Secured borrowing among banks hit Sh90bn

In the first half of the year, the CBK mopped up a cumulative Sh3.78 trillion in liquidity from banks through repos.

Photo credit: File | Pool

Commercial banks had borrowed a cumulative Sh90.4 billion from each other using their government securities as collateral between the start of the year and July 4, pointing to liquidity challenges for some lenders despite muted growth in lending to customers.

Liquidity distribution in the banking sector has in recent years been skewed in favour of large lenders, partly reflecting their ability to gather cheaper deposits at scale, and the lingering effect of the flight to safety by customers of small banks were spooked by the collapse of three smaller lenders in 2015 and 2016.

Small banks also faced difficulties accessing the interbank market for emergency liquidity needs due to perceived higher risk of default in the wake of the three lenders’ collapsing, leading to increased dependence on liquidity support from the Central Bank of Kenya (CBK).

The revival of the horizontal repo market (as the collateralised interbank borrowing is known) in 2022, supported further by the introduction of the digital bond trading platform DhowCSD, opened a new channel for the banks to access emergency funding.

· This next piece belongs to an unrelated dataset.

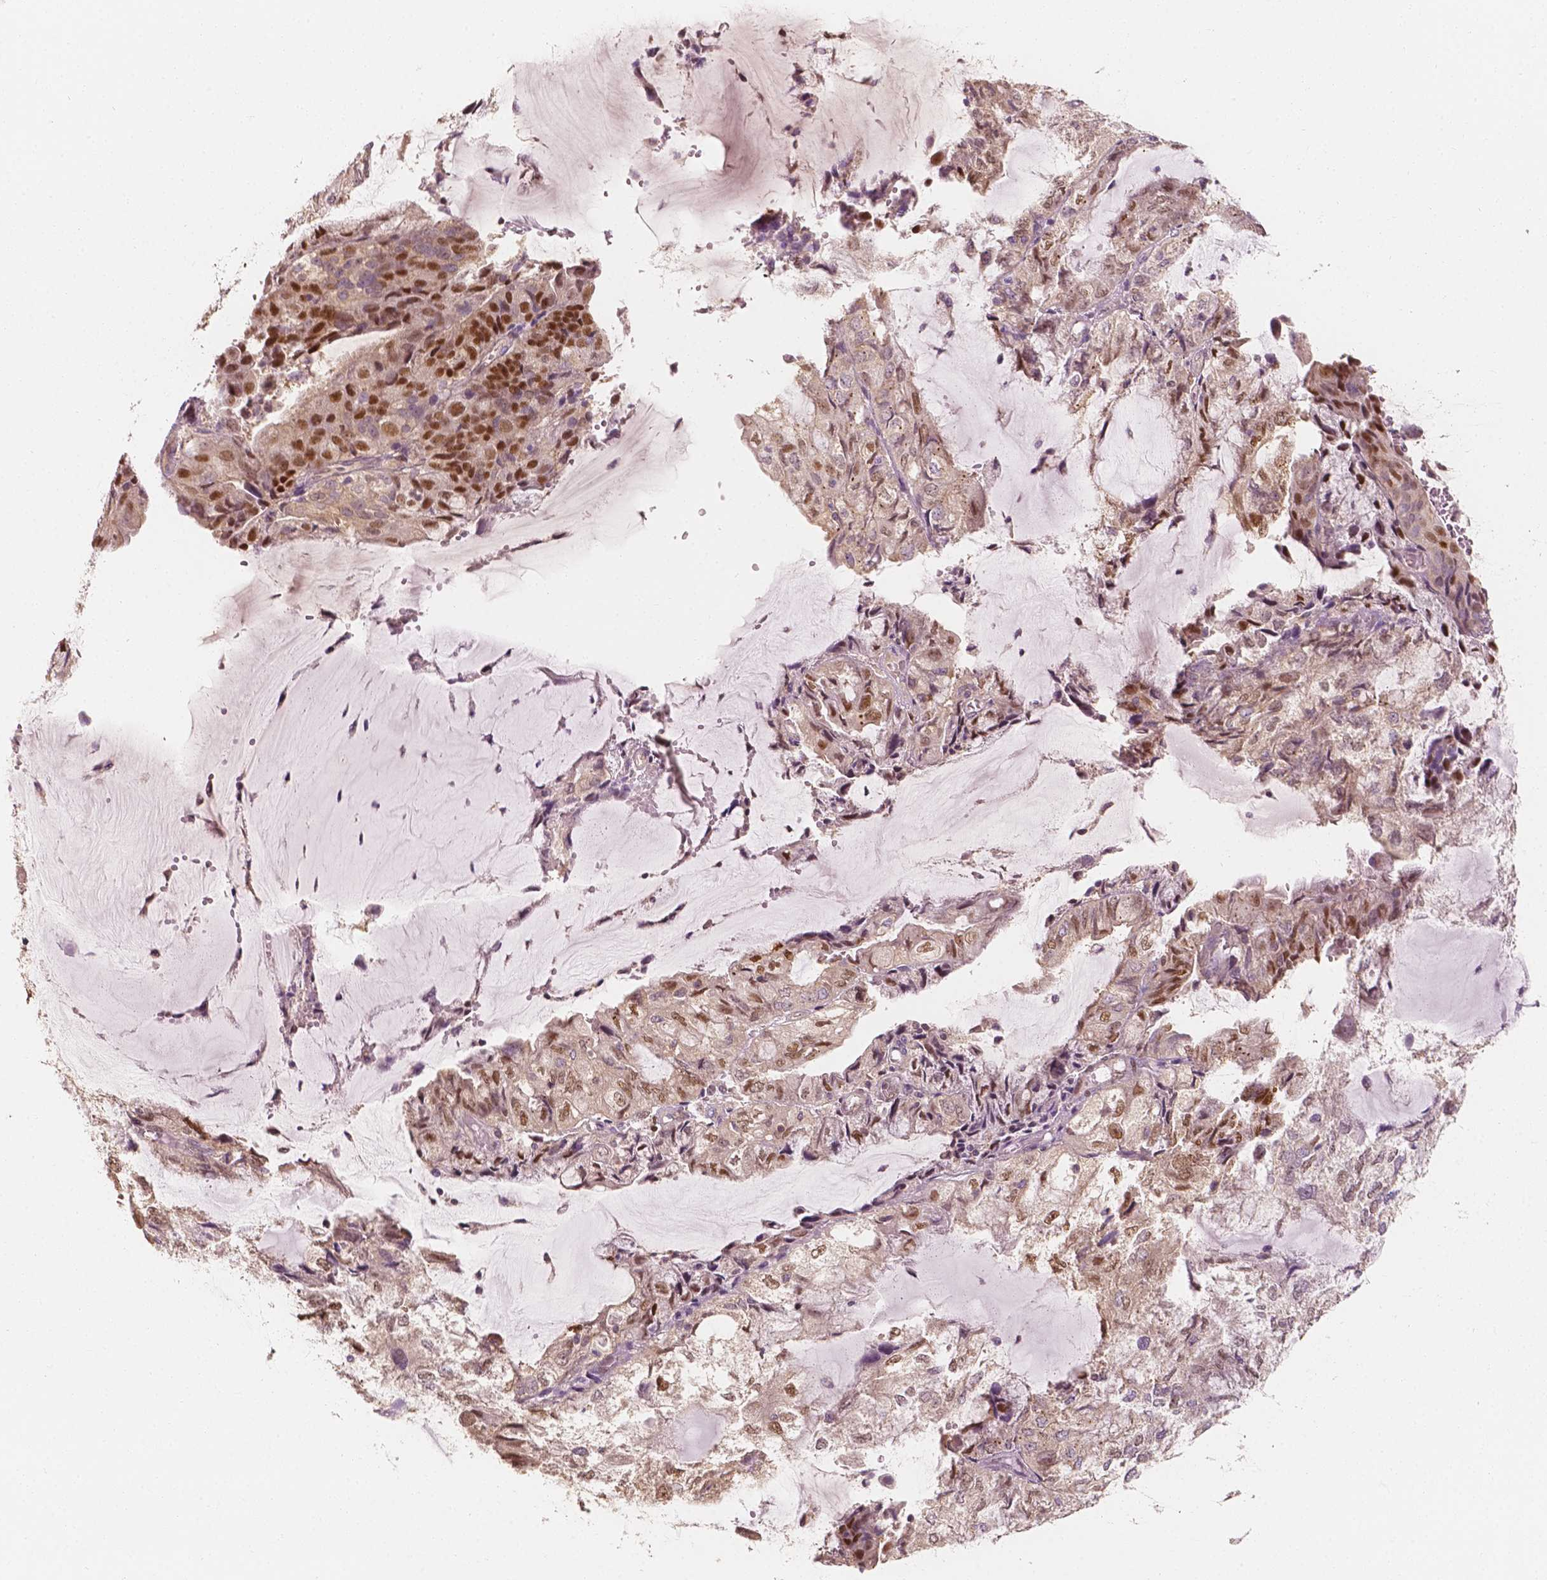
{"staining": {"intensity": "moderate", "quantity": "25%-75%", "location": "nuclear"}, "tissue": "endometrial cancer", "cell_type": "Tumor cells", "image_type": "cancer", "snomed": [{"axis": "morphology", "description": "Adenocarcinoma, NOS"}, {"axis": "topography", "description": "Endometrium"}], "caption": "Brown immunohistochemical staining in human endometrial adenocarcinoma reveals moderate nuclear staining in approximately 25%-75% of tumor cells.", "gene": "TBC1D17", "patient": {"sex": "female", "age": 81}}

CBK data shows that by July 4, the outstanding amount in horizontal repos stood at Sh3.6 billion, which was borrowed at an annualised interest rate of 9.75 percent, reflecting the short maturity cycle of the facility.

As a liquidity support facility for banks, the horizontal repo supports other windows such as the CBK’s reverse repos and the discount window.

Banks also offer liquidity support to each other through the interbank or overnight market, which unlike the horizontal repos does not require collateral.

The horizontal repo facility was introduced in September 2008, but utilisation remained low, eventually falling into dormancy in 2014.

This was largely due to the inability of the lenders to transfer the ownership of the collateral —Treasury bills and bonds— from borrowers, making it hard for creditors to recover their funds in case of default.

The revival of the market in 2022 was also supported by a change of rules allowing the borrower to continue enjoying the coupon payments for the pledged securities —the lender is supposed to pass back that coupon to the borrower.

At the same time, the CBK has been mopping up excess cash from banks, showing that the liquidity in the sector remains skewed.

In the first half of the year, the CBK mopped up a cumulative Sh3.78 trillion in liquidity from banks through repos.

This marked a turnaround following last year’s aggressive liquidity injections worth Sh5.6 trillion to commercial banks through reverse repos, while mop ups stood at zero.

Repos entail a sale of government securities held by the CBK to banks on a short term basis, thus reducing the level of deposits the lenders hold with the regulator and cutting their ability to make new loans.

Reverse repos work the other way, injecting liquidity into the banking sector by allowing banks to borrow from the CBK using their holdings of bonds as collateral.

Traders said that in addition to banks holding excess liquidity due to reduced lending, the CBK has also contributed to the growing shilling pile because of its dollar buying activities in the market since June 2024 –effectively injecting shillings into the banking system in exchange for hard currency.